For years, OIA officials have worked with Herbert and Utah’s congressional delegation to rectify differences regarding ownership, management and the economic importance of America’s public lands. And their voices are getting louder.
“Emboldened by their gripe with Utah, many outdoor companies are already taking their fight to the national stage, where a Republican Party in control of Congress and the White House has issued a blitz of orders and laws intent on radically changing public lands and environmental protections. Its platform calls for transferring public lands to states, rolling back environmental regulations, even doing away with the Environmental Protection Agency altogether,” writes Doug Schnitzspahn for MensHealth.com. “Suddenly, the outdoor industry has found its values under threat like never before, while at the same time waking up to the fact that it’s a major player during one of the most politically fraught moments in U.S. history. So far, it seems they’re willing to rise to the occasion.”
And Outdoor Retailer, in cooperation with Outdoor Industry Association (OIA) and Grassroots Outdoor Alliance, has really taken the fight outside, announcing that it will solicit proposals for venue locations for shows and events scheduled for November 2018 and beyond in states other than Utah.
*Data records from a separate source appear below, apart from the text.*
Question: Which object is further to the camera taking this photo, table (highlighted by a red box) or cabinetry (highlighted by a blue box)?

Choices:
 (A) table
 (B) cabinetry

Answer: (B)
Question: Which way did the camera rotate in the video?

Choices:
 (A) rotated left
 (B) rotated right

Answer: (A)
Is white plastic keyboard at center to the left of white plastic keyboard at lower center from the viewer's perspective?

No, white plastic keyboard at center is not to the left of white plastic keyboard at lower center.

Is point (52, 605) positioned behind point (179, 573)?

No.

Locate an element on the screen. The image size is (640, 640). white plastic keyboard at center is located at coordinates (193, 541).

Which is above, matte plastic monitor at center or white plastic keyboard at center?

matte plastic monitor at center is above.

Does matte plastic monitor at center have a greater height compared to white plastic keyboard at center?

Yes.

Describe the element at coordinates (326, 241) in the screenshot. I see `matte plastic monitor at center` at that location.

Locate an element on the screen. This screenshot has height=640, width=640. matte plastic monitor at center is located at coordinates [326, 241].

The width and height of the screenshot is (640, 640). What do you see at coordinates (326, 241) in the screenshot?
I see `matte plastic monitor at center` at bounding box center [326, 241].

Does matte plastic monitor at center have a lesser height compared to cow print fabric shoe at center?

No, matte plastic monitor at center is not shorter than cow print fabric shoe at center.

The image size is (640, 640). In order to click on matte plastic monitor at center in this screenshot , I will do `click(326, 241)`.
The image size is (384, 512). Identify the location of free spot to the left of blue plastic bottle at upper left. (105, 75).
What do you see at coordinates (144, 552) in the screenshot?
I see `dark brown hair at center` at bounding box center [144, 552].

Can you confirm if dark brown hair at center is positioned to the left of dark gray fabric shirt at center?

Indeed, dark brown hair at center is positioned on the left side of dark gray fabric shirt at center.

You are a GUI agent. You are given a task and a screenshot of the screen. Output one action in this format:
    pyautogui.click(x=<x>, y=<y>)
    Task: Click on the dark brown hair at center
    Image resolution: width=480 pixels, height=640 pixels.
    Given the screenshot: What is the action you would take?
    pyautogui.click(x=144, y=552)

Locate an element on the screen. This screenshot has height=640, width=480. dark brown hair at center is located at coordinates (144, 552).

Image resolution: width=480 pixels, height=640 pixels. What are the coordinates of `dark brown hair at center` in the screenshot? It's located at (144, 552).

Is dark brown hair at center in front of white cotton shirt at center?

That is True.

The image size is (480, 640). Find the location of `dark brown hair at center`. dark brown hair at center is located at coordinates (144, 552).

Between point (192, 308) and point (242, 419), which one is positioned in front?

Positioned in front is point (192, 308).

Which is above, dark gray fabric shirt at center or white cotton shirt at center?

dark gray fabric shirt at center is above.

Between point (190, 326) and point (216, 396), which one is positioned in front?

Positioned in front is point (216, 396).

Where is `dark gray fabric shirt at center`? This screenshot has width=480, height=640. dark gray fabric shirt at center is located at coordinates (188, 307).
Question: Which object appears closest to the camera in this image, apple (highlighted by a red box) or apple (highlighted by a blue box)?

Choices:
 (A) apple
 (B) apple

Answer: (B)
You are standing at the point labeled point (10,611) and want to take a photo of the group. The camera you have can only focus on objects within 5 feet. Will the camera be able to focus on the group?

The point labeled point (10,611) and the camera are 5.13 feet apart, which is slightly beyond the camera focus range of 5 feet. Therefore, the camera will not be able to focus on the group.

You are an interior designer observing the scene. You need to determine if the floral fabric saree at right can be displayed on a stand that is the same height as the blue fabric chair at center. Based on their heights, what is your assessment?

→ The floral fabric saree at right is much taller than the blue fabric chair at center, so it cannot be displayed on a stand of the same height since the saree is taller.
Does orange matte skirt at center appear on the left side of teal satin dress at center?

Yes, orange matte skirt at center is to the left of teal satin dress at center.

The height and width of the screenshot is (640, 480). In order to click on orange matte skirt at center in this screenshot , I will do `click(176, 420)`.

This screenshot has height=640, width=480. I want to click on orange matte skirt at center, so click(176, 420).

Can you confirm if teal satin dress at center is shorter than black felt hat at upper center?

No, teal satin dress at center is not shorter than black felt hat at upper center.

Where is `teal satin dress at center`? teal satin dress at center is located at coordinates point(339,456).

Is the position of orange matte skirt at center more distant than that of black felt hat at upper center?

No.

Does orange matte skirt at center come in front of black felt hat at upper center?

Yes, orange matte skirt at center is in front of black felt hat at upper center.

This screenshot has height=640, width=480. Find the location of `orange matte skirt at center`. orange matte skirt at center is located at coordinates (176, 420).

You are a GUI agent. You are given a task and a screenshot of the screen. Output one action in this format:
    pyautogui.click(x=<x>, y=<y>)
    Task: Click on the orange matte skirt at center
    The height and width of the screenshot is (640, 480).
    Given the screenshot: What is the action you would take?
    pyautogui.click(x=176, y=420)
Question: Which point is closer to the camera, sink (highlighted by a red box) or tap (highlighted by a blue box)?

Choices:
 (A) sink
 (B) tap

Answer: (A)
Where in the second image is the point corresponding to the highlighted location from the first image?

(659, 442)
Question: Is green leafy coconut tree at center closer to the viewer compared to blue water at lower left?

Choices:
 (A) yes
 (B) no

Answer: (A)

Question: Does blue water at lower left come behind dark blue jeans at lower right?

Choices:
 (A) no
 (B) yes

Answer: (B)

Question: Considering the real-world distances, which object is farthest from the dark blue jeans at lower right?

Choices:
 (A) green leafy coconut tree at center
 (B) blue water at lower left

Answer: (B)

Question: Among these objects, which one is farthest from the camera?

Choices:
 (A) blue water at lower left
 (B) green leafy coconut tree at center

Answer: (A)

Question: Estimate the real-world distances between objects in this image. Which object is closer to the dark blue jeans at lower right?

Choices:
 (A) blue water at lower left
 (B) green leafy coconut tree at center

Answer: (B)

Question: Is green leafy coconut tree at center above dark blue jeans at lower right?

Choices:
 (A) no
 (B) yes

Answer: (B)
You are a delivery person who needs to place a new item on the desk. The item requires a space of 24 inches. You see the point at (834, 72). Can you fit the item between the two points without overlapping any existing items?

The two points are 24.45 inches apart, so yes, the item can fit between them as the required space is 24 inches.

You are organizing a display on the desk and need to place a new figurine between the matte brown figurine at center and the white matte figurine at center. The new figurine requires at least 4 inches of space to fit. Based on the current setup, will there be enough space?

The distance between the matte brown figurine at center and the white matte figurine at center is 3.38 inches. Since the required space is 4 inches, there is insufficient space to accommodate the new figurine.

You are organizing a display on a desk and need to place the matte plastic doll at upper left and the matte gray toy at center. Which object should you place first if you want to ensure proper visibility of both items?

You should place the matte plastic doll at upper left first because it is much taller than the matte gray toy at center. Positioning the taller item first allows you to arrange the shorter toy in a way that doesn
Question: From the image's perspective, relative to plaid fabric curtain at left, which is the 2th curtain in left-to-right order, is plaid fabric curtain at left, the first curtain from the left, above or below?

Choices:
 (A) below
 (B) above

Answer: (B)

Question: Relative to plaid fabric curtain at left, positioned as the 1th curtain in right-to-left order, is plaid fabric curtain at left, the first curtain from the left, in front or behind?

The Outdoor Retailer show will leave Salt Lake City after Summer 2018. In addition, Utah will be excluded from submitting a proposal during the relocation process.A February 16 call between Herbert and leadership from OIA, Patagonia, The North Face, REI and Outdoor Retailer failed to bring the two parties together on the thorny subject of public lands protection.
In an added wrinkle, “Emerald Expositions will also not extend the request for proposal to Utah for relocating the Interbike tradeshow,” said Darrell Denny, EVP of Emerald Expositions, which owns both Outdoor Retail and Interbike.